_THE TASK_.
Return every line from the one with "focal_35mm: 444" through the one with "exposure_s: 1/2500", inclusive, exactly as it appears below.

RECORD SET Start Marker

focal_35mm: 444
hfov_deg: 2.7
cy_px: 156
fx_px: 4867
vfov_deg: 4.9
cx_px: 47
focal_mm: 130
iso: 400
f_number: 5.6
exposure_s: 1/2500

RECORD SET End Marker
RECORD SET Start Marker

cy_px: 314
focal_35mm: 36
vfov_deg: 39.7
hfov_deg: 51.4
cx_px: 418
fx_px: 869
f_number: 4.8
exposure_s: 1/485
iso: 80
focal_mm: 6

RECORD SET End Marker

_EXERCISE RESULT_.
focal_35mm: 444
hfov_deg: 2.7
cy_px: 156
fx_px: 4867
vfov_deg: 4.9
cx_px: 47
focal_mm: 130
iso: 400
f_number: 5.6
exposure_s: 1/2500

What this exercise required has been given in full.